Według narodowej organizacji turystycznej Visit Norway, tylko w przypadku gości z USA odnotowano wzrost liczby noclegów aż o 37% i przyrost ten należy tłumaczyć przede wszystkim sukcesem "Frozen".
Wiele wskazuje na to, że wszystko powtórzy się za sprawą kolejnego, realizowanego z rozmachem filmu. Tym razem będzie to wchodzący 21 stycznia 2015 r. na ekrany w Wielkiej Brytanii thriller science-fiction "Ex Machina". To historia pewnego programisty, który wygrał firmowy pobyt w luksusowym domu nad fiordami, po czym okazało się, że bierze udział w pewnym eksperymencie...
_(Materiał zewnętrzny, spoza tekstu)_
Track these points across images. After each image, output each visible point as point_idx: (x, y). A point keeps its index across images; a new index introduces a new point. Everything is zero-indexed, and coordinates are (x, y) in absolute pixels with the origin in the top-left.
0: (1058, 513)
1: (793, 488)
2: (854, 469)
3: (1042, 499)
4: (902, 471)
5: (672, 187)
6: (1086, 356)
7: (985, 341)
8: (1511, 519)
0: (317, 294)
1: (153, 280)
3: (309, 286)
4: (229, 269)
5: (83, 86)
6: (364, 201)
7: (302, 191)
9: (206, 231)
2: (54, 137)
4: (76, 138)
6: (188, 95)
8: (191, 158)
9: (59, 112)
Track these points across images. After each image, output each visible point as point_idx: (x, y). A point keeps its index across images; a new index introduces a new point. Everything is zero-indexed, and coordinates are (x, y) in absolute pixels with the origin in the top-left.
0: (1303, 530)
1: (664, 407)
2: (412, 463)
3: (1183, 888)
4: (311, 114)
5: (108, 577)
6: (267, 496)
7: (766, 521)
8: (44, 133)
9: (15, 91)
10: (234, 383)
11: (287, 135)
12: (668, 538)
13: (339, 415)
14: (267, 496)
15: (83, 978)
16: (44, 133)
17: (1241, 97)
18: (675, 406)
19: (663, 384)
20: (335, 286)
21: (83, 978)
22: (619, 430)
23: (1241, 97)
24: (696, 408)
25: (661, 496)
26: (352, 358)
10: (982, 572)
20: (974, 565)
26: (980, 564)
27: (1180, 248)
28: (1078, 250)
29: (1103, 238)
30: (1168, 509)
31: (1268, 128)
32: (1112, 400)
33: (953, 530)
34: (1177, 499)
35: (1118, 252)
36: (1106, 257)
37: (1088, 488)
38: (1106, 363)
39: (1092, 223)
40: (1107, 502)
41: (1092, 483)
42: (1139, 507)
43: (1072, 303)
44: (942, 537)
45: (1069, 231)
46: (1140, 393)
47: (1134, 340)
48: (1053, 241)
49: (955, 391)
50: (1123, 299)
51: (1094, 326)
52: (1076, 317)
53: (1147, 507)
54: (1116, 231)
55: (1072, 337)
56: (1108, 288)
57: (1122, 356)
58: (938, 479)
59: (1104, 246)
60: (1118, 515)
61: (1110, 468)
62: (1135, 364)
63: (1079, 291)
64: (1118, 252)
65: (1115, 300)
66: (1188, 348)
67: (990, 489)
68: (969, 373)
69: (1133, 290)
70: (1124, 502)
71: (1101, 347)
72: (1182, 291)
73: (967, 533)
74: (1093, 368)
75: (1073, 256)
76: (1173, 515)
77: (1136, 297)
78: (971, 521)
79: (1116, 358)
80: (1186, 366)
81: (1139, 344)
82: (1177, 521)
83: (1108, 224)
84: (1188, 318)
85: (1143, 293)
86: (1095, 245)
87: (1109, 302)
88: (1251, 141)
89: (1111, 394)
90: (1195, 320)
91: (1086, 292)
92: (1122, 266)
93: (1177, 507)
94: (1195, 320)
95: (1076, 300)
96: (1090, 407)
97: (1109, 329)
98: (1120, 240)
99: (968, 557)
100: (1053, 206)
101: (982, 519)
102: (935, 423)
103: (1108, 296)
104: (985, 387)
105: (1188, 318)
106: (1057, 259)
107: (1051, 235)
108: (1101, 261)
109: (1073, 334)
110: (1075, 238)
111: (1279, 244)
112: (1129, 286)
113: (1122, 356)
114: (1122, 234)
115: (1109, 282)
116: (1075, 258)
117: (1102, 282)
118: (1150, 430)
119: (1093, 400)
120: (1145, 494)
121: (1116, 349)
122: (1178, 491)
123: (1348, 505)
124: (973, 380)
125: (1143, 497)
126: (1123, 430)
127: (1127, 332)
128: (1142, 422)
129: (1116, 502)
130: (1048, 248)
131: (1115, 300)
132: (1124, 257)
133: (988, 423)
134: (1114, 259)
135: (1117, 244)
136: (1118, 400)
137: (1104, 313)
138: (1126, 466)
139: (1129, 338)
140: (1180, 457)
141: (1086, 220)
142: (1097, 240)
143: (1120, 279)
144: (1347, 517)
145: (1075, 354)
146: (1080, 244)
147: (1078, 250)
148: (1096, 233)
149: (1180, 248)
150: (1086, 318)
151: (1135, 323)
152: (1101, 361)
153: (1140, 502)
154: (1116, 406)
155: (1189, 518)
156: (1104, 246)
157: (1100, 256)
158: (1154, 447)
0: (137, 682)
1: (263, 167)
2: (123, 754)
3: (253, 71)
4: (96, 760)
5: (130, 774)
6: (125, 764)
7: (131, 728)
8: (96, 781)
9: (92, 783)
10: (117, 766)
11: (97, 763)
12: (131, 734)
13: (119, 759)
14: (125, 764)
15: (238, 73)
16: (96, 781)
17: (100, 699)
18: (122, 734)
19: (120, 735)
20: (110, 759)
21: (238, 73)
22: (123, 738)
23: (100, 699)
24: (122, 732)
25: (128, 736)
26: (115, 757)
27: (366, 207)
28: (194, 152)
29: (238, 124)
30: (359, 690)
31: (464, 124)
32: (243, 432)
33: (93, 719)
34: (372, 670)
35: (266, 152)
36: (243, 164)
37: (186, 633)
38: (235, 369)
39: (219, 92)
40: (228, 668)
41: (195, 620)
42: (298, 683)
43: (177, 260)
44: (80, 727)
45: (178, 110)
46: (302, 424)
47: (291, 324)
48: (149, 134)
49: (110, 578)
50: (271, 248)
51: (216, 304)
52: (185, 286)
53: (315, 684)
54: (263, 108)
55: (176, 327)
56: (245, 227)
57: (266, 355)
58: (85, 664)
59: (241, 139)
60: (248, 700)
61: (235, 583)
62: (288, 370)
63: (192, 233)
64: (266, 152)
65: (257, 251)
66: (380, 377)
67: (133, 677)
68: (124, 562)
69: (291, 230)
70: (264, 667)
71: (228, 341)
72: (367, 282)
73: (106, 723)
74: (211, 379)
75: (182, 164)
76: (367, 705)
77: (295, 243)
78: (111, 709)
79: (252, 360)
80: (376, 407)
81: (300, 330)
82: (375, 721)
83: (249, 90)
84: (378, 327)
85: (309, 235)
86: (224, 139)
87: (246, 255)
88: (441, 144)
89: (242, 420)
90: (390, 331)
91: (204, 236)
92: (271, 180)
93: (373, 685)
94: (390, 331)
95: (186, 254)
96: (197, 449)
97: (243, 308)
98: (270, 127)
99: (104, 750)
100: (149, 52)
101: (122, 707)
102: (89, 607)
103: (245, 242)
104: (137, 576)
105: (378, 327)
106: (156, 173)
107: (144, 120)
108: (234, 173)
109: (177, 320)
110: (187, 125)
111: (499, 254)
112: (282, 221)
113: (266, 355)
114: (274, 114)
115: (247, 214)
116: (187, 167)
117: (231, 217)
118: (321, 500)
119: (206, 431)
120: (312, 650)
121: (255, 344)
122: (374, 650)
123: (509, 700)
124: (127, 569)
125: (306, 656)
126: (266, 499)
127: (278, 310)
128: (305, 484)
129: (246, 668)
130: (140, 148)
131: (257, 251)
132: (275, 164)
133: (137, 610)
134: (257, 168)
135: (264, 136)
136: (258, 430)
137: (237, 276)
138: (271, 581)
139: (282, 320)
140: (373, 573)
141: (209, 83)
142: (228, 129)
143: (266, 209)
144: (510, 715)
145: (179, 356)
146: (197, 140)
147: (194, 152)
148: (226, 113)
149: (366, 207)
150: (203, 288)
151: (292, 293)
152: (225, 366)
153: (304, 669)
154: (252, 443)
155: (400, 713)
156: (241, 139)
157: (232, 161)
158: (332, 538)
Zdjęcia plenerowe kręcono w miejscowości Valldal niedaleko słynnego Geirangerfjordu, na lodowcu Nigardsbreen czy przy wodospadzie Gr?nfossen, a w rolę miejsca pobytu bohatera wcielił się designerski Juvet Landscape Hotel. Ten niezwykły, wtopiony w okoliczną przyrodę obiekt jak żaden inny nadaje się jako plan filmowy dla projektów z półki S-F (o Juvet Landscape Hotel pisaliśmy w 18. numerze "Zewu Północy",który był poświęcony niezwykłym hotelom Skandynawii).
Norweskie fiordy doczekały się zatem kolejnej filmowej promocji, a co do Juvet Landscape Hotel - można być pewnym, że po wejściu "Ex Machina" na ekrany o wolne miejsca będzie w nim znacznie trudniej?